The Last Supper Table, Reimagined With Salt

Mar 21, 2014 at 10:39 AM ET

Australian artists Ken and Julia Yonetani are fascinated with difficult materials; they’ve created birds from uranium glass, a coral reef from sugar and foam, and large-scale messages from UV lights. Now in their most recent project, the husband-and-wife pair picks up where Leonardo da Vinci left off, molding their own majestic “Last Supper”—a nearly 30-foot banquet table—from Australian salt. The project will tour various Australian galleries beginning Saturday, March 22, at Sutherland Shire’s Hazelhurst Regional Gallery and Arts Centre.
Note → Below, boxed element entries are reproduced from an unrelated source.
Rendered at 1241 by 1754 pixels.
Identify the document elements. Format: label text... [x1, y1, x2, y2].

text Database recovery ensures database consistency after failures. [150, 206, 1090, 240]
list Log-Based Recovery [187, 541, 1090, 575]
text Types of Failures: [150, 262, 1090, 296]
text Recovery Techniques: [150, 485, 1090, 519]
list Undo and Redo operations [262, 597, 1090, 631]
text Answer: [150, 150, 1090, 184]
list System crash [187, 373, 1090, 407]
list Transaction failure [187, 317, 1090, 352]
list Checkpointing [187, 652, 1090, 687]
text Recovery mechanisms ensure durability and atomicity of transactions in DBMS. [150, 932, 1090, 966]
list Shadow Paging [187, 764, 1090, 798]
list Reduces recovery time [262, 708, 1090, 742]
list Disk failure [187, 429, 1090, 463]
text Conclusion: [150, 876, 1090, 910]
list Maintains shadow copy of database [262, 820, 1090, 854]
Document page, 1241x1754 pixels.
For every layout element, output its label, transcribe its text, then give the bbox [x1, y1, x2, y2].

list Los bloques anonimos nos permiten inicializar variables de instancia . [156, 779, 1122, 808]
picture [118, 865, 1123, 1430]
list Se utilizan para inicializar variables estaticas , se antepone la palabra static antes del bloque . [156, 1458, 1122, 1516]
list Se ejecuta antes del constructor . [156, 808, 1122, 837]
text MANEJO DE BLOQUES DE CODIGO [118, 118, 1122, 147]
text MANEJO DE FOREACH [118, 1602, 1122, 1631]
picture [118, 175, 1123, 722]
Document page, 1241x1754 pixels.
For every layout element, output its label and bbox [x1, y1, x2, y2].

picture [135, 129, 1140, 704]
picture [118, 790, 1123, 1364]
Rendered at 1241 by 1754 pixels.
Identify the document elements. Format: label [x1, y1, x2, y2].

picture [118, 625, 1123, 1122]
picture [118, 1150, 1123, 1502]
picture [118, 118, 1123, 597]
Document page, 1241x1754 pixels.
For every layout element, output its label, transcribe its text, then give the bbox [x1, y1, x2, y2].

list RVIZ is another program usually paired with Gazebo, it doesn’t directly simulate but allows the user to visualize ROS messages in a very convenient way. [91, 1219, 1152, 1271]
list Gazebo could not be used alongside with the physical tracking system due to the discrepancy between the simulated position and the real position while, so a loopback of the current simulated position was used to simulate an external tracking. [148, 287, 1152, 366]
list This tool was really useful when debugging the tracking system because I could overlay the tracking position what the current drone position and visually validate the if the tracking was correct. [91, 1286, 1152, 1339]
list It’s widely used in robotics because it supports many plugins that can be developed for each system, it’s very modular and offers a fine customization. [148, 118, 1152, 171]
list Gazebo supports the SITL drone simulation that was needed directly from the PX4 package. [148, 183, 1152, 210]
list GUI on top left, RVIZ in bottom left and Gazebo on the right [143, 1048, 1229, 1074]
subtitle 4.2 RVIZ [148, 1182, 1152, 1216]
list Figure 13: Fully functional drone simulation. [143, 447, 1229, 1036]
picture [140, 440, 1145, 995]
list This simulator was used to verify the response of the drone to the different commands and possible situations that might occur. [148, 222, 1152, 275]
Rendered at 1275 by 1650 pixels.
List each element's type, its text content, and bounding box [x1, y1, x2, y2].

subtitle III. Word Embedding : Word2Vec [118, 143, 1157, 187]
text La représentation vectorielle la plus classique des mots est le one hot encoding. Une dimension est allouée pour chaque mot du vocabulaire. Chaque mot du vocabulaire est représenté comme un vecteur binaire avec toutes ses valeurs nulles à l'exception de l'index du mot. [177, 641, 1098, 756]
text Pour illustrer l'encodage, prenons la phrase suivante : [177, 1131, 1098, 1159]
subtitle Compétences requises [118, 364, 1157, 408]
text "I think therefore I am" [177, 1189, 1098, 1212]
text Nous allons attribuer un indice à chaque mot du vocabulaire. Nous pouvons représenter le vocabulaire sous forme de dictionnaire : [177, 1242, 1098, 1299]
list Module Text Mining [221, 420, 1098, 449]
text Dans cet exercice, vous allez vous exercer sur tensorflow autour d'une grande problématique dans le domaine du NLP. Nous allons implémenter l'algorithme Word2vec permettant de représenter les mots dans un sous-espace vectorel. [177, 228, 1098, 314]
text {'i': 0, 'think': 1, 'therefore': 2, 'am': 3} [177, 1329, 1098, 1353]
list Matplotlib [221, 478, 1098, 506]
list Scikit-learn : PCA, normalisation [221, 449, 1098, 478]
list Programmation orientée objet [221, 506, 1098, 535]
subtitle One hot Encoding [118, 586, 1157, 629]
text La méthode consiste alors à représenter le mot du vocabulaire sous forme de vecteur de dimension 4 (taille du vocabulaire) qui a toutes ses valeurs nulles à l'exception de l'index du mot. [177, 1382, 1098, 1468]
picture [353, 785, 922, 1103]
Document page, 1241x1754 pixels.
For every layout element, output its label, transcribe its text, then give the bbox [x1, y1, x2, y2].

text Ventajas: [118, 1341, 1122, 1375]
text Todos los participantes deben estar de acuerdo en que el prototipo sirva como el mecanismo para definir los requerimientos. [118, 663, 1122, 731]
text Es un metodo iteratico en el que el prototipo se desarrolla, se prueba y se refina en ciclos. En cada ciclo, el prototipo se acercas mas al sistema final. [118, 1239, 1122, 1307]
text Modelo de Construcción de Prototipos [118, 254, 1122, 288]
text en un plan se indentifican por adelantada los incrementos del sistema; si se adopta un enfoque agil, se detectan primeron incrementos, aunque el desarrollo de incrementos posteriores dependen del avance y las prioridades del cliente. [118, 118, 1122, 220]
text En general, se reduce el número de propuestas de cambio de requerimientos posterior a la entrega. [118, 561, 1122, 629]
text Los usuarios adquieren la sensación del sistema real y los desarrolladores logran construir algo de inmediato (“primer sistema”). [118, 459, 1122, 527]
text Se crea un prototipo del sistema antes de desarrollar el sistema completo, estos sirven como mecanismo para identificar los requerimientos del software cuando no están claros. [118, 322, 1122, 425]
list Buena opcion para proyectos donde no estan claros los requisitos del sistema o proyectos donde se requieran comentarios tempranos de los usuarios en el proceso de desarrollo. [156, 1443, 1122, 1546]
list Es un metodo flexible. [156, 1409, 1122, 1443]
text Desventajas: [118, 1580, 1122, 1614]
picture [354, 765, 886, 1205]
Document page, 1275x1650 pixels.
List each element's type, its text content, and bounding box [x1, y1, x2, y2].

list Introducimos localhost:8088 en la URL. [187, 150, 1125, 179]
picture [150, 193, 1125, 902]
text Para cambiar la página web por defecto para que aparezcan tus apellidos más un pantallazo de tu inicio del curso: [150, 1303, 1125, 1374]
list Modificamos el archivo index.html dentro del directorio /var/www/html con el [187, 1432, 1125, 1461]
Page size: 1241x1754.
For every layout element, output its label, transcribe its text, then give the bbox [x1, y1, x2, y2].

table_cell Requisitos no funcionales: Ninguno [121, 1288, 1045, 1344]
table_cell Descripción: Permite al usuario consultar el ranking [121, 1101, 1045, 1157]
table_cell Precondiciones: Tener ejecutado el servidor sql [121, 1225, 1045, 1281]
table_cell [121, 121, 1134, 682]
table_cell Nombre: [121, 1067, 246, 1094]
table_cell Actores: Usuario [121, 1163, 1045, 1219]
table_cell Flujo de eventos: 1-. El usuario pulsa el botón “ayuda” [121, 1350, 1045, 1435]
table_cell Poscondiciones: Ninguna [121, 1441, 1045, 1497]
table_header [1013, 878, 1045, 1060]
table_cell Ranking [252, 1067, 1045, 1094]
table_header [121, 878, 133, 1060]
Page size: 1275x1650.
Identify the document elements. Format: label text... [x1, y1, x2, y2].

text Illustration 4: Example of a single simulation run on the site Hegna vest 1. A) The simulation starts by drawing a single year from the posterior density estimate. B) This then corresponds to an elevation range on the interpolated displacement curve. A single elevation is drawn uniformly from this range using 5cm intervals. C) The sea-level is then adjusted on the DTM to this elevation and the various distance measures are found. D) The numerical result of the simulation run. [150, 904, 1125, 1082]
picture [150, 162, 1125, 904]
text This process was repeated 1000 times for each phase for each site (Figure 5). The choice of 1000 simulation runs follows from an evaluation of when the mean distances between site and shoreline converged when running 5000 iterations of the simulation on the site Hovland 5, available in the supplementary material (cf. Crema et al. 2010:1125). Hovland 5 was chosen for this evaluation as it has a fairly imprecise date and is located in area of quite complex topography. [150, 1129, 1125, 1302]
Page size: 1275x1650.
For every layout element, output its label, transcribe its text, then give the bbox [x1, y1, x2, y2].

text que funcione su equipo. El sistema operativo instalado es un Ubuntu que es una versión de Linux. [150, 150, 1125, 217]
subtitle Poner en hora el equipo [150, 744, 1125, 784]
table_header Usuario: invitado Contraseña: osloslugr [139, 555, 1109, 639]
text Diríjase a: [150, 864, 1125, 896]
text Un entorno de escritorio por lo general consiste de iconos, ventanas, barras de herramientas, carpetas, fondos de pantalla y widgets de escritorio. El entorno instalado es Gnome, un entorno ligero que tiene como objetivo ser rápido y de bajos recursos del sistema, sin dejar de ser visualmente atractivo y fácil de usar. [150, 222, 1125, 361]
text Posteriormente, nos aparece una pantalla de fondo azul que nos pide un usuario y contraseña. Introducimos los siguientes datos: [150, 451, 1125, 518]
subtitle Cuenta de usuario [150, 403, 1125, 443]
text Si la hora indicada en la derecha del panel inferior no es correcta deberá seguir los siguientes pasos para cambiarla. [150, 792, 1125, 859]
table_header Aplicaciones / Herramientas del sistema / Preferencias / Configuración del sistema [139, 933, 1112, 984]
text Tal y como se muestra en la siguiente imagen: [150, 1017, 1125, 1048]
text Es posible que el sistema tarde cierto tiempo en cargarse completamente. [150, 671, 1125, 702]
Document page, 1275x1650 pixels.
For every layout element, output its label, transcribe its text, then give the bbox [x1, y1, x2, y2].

Salt, the couple says, has a multitude of meanings across various cultures and religions. “Salt becomes a metaphor not only for the impacts of salinity, but for broader issues of food security and food safety in an increasingly toxic world,” Julia says.

The couple first began working with salt, which is notoriously difficult to cast, during an artistic residency at Mildura—a town in the the Australian outback on Murray Darling River. The pair helped study the salinity levels of the Mildura landscape alongside environmentalists and decided to use salt from the Murray-Darling Basin, reaped through an irrigation system that removes salt from local groundwater.

The Yonetani’s first effort in salt, “Still Life: The Food Bowl,” is a smaller, all-salt sculpture that brings to life the two-dimensional tableau of history. “Humans have a very complex relationship with salt,” Julia says. “It is the only material apart from water that we absolutely cannot live without. Too much of it, and we die.”

To build “Last Supper,” the two used one ton of salt from the Murray River, casting the fruits, dishes and candle sticks using molds. Though they wouldn’t reveal how they bound the porous material together, the result is a highly realistic, 21st-century take on a topic of biblical magnitude. “The image is one of a large banquet, a feast before entering the afterlife,” Julia says. “In this way notions of food, consumption, death and the spiritual all merge together.”